Exercise directions: Search the data for the string "ankle" and copy each line in which it appears.

The records:

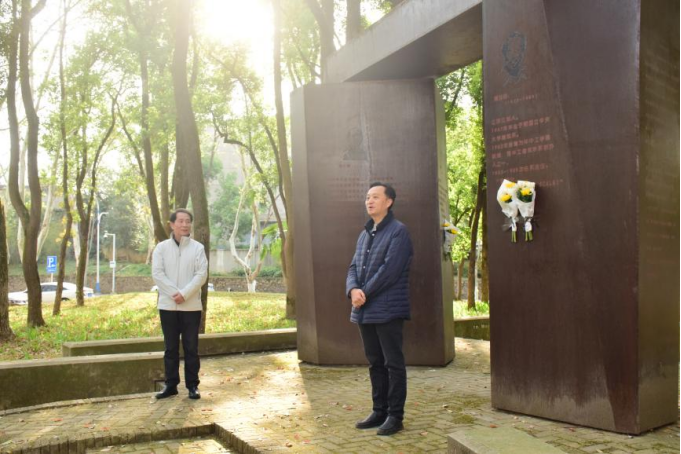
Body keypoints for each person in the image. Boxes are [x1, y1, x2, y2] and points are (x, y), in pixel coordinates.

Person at [346, 182, 413, 436]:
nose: (369, 201)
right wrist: (353, 290)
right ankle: (379, 411)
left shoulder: (398, 232)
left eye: (375, 197)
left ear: (389, 201)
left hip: (388, 308)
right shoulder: (364, 234)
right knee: (375, 362)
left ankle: (395, 416)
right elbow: (353, 267)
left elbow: (390, 270)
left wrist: (363, 293)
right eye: (367, 197)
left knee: (393, 363)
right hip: (365, 308)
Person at [152, 208, 208, 400]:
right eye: (181, 221)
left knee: (191, 348)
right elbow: (157, 273)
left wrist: (184, 294)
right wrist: (173, 293)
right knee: (170, 348)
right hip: (167, 306)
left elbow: (201, 274)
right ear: (172, 224)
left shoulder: (197, 248)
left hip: (191, 307)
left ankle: (192, 385)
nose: (185, 224)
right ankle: (171, 385)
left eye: (188, 221)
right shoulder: (161, 248)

Task result:
right ankle: (379, 411)
left ankle: (395, 416)
left ankle: (192, 385)
right ankle: (171, 385)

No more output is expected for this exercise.